I received this question in episode 5 of the Ask Brian Boggs Show:
I’ve seen people clean up pva glue in so many different ways – it seems like if even a small amount penetrates the wood, there will be some blotching during the finishing, especially if stain is involved. What’s the best technique? Let it sit and gel, or meticulously clean up with water? (soaking up water immediately with dry toilet paper seems to help keep the watery glue from soaking in… thanks! – Patrick
Patrick, what I like to do if using PVA glues is to get at least one coat of finish on the wood in order to saturate fibers and minimize the wood’s ability to soak up the glue. Alternatively, wetting the surface of the wood before glue application helps keep the glue from penetrating. When I use PVA glue, I wash with water immediately after assembly. I am not afraid of using a lot of water. Use enough water to not leave a wet edge because you want the entire surface of the piece to be soaked. By doing this, you will not have a line where glue-water ends and the clean wood starts. If you don’t get all glue off it will leave stains. By using a lot of water you will essentially dilute the glue in order to have a thin and uniform enough layer of glue that will not show up very much. However, I have never succeeded in getting all glue off in the first washing. I will wash, dry and wash again and I have not found that the water does any damage to the wood, and we use a lot of water. Wood doesn’t soak in water that deep. Make sure to wait until the next day to start finishing it (applying finish). This will give the piece time to dry out completely. It will make it a lot easier if you can completely finish the pieces before assembly if that is practical for that design.

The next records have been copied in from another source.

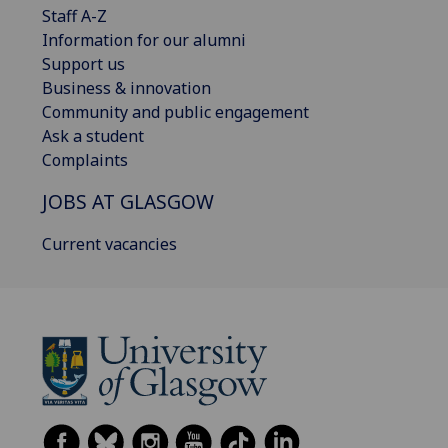
Staff A-Z
Information for our alumni
Support us
Business & innovation
Community and public engagement
Ask a student
Complaints
JOBS AT GLASGOW
Current vacancies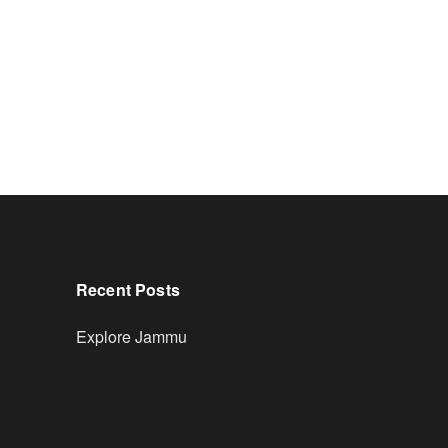
Recent Posts
Explore Jammu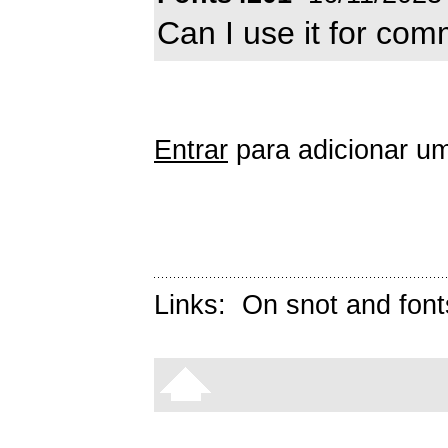
Can I use it for com
Entrar
para adicionar um
Links:
On snot and font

I actually use to do that with all my chairs. In fact, I would do the final coat of wax on the parts before I even drilled holes for the legs. That is a bit risky but the glue just fell off. I had no issue with glue staining at all. How I did this was kind of extreme and actually proved to be more time-consuming. Attempting to handle all the parts carefully through several applications of finish proved to be tricky. Applying some finish, at least one coat is a big help.